Strage Bologna, Crimi: “Possiamo solo chiedere scusa per non aver dato risposte” 

Pubblicato da in data 1 Agosto 2020

Strage Bologna, Crimi: Possiamo solo chiedere scusa per non aver dato risposte

(Foto Fotogramma)

Pubblicato il: 02/08/2020 10:34

Stiamo lavorando per la verità, lo posso affermare con convinzione perché è l’intendimento di questo governo. Lo è stato dei governi precedenti e lo sarà dei successivi, ma è stato già detto e potremo dirlo anche l’anno prossimo.

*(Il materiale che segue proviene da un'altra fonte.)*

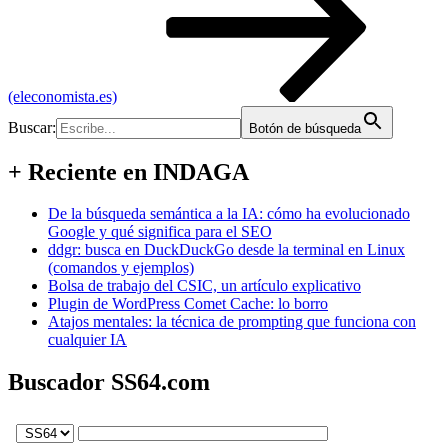
(eleconomista.es)
Buscar:
Botón de búsqueda
+ Reciente en INDAGA
De la búsqueda semántica a la IA: cómo ha evolucionado
Google y qué significa para el SEO
ddgr: busca en DuckDuckGo desde la terminal en Linux
(comandos y ejemplos)
Bolsa de trabajo del CSIC, un artículo explicativo
Plugin de WordPress Comet Cache: lo borro
Atajos mentales: la técnica de prompting que funciona con
cualquier IA
Buscador SS64.com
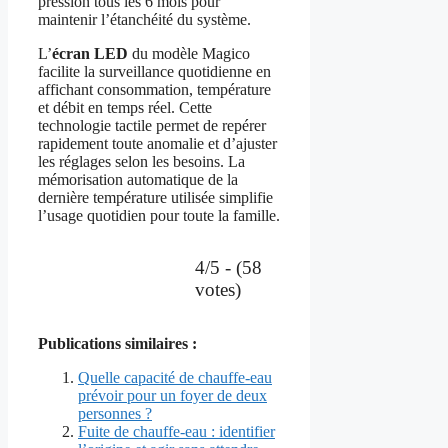
pression tous les 6 mois pour
maintenir l’étanchéité du système.
L’
écran LED
du modèle Magico
facilite la surveillance quotidienne en
affichant consommation, température
et débit en temps réel. Cette
technologie tactile permet de repérer
rapidement toute anomalie et d’ajuster
les réglages selon les besoins. La
mémorisation automatique de la
dernière température utilisée simplifie
l’usage quotidien pour toute la famille.
4/5 - (58
votes)
Publications similaires :
Quelle capacité de chauffe-eau
prévoir pour un foyer de deux
personnes ?
Fuite de chauffe-eau : identifier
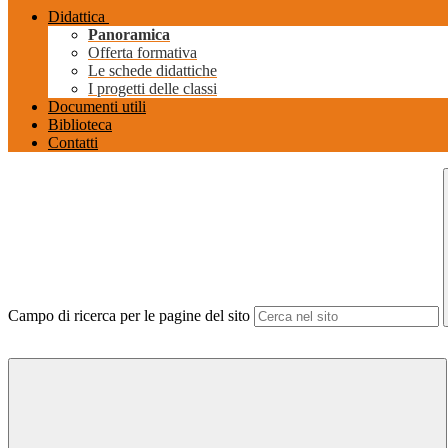
Didattica
Panoramica
Offerta formativa
Le schede didattiche
I progetti delle classi
Documenti utili
Biblioteca
Contatti
Campo di ricerca per le pagine del sito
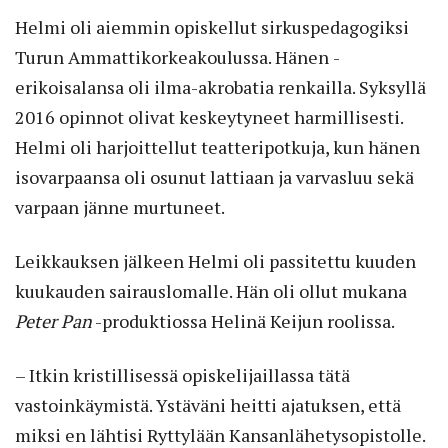
Helmi oli aiemmin opiskellut sirkuspedagogiksi
Turun Ammattikorkeakoulussa. Hänen ­
erikoisalansa oli ilma-akrobatia renkailla. Syksyllä
2016 opinnot olivat keskeytyneet harmillisesti.
Helmi oli harjoittellut teatteripotkuja, kun hänen
isovarpaansa oli osunut lattiaan ja varvasluu sekä
varpaan jänne murtuneet.
Leikkauksen jälkeen Helmi oli passitettu kuuden
kuukauden sairauslomalle. Hän oli ollut mukana
Peter Pan
-produktiossa Helinä Keijun roolissa.
– Itkin kristillisessä opiskelijaillassa tätä
vastoinkäymistä. Ystäväni heitti ajatuksen, että
miksi en lähtisi Ryttylään Kansanlähetysopistolle.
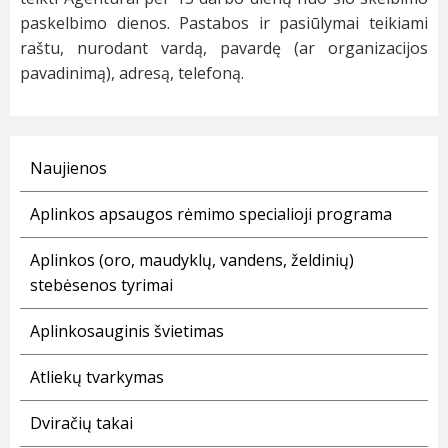
paskelbimo dienos. Pastabos ir pasiūlymai teikiami
raštu, nurodant vardą, pavardę (ar organizacijos
pavadinimą), adresą, telefoną.
Naujienos
Aplinkos apsaugos rėmimo specialioji programa
Aplinkos (oro, maudyklų, vandens, želdinių)
stebėsenos tyrimai
Aplinkosauginis švietimas
Atliekų tvarkymas
Dviračių takai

Questo non ferma il trascorrere del tempo che non porta definitive risposte, perciò ora le scuse sono e uniche parole che hanno una parvenza di decenza”. Così il viceministro dell’Interno, Vito Crimi in occasione del quarantesimo anniversario della stragedi Bologna.

“Al dolore delle famiglie si aggiunge quello della verità negata per quasi mezzo secolo, è una strage rimasta senza completa verità” aggiunge. “L’imperativo è fare presto – spiega – perché la verità emerga in superficie, fare presto perché non possiamo tollerare che chi ha già sofferto la perdita del proprio caro debba subire 40 anni di omissioni e depistaggi. si è arrivati a piegare le istituzioni pur di nascondere la verità”. “Quarant’anni pesano come un macigno e l’unica risposta da parte delle istituzioni sarebbe dovuta essere: ‘Ecco questa è la completa verità’, non avrebbe cancellato il dolore ma raccontato di uno stato vicino alle vittime e ai familiari”.

“Dinnanzi al dolore immutabile che non conosce l’oblio del tempo – ha aggiunto il viceministro Crimi – si può chiedere solo scusa per non avere ancora portato qui tutte le dovute e necessarie risposte”.

“Oggi è la giornata in parte delle scuse per 40 anni trascorsi senza una completa verità e anche la giornata in cui si riconosce l’impegno che c’è, c’è stato e che continuerà ad esserci per la ricerca di una verità completa perché questo è l’impegno che abbiamo”, ha detto poi CRimi dal cortile d’onore di palazzo D’Accursio. “Il presidente del Consiglio, Giuseppe Conte – aggiunge – mi riaffidato l’incarico di seguire il Comitato che sta osservando la completa attuazione della direttiva sulla declassifica degli atti. Abbiamo già attivato tutte le procedure per aumentare la capacità di quella direttiva rivedendo i criteri, superando le criticità che oggi sono state evidenziate anche da Bolognesi e cercando di ampliare anche a elementi che sono trasversali tra tutte le stragi per cercare quel filo conduttore, quel sottile filo che unisce tanti eventi delittuosi del nostro Paese”. “E’ su questo – assicura Crimi – che stiamo lavorando, anche il ministro Bonafede, sulla digitalizzazione degli atti giudiziari che consentono una completa conoscenza facile e accessibile il più possibile. Questi sono atti concreti ma ovviamente dopo quarant’anni oggi ai familiari dobbiamo davvero da parte di questo Stato chiedere scusa e andare avanti con rinnovato impegno”.